Try to anticipate which of these items are likely to cause problems within your family and handle these sensitively.  Even the happiest family can fight over the smallest of matters when a wedding comes around.  At the end of the day however it is your wedding.  Try to accommodate your family but not at your own expense.

Speeches:
The internet is full of good and bad suggestions for speeches however choosing words that come from the heart will always be more meaningful than going through a traditional list of thank yous.  

Your choice of MC can be quite important as some MCs can make a wedding dull.  Try to choose someone who is a good public speaker but is also close to you, as it is likely they will make more of an effort to prepare.

Avoid inappropriate speeches (e.g. the antics at the bachelor party or a past breakup with your fiancé) by making sure your speakers know what is acceptable and unacceptable.

Don’t plan a bachelors/hen party the night before the wedding. We have all heard the horror stories of grooms being handcuffed to a pole inside the train to Harare in the early hours of their wedding day.  These sometimes mythical tales do happen, but there is something else simpler to remember…getting married with a hangover is just no fun at all!!!

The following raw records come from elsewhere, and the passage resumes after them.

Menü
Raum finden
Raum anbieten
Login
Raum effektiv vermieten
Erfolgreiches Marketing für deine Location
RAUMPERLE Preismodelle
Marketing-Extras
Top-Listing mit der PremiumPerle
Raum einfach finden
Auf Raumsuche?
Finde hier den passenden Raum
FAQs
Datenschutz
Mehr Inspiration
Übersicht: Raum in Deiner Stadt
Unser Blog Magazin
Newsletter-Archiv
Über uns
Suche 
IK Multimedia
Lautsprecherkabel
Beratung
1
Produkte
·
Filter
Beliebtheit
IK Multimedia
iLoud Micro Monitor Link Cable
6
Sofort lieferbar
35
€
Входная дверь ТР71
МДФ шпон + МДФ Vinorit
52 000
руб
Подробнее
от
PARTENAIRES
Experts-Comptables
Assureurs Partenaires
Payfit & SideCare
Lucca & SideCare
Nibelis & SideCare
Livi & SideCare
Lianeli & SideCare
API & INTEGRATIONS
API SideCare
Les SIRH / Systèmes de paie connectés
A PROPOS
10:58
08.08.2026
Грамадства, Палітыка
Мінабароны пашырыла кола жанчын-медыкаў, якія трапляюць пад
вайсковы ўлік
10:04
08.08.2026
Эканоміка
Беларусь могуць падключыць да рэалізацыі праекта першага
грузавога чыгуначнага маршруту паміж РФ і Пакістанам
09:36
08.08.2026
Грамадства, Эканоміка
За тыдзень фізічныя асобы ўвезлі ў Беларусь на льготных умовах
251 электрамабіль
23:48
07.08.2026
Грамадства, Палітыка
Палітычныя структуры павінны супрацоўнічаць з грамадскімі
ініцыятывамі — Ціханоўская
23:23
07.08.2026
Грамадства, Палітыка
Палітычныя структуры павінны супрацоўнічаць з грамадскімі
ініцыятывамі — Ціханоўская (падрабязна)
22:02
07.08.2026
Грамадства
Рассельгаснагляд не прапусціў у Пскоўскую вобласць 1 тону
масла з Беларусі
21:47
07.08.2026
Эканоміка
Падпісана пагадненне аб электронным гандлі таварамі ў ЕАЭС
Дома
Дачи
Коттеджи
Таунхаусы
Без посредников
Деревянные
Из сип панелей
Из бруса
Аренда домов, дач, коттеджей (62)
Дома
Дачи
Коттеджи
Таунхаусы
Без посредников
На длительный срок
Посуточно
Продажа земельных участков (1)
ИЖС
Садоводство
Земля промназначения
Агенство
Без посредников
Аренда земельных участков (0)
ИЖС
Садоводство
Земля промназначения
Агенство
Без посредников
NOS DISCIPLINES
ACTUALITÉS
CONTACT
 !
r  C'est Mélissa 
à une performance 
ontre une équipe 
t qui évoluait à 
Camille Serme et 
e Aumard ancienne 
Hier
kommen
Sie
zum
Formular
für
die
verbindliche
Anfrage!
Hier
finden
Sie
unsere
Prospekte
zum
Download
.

Finaly and most importantly.... Remember to have fun: Once you get going the day will fly by before you know it so remember to enjoy it.  If you have planned everything properly you will be fine, don’t spend your wedding worrying about the details.   Don’t feel too obliged to spend time talking to every person who has attended the wedding.  If they are close friends and family you will talk to them again and if you don’t…well then you may not have been too close to them in the first place.   Have a few drinks but try not to drink in excess.  You have likely spent a long time preparing for this day, best you remember it.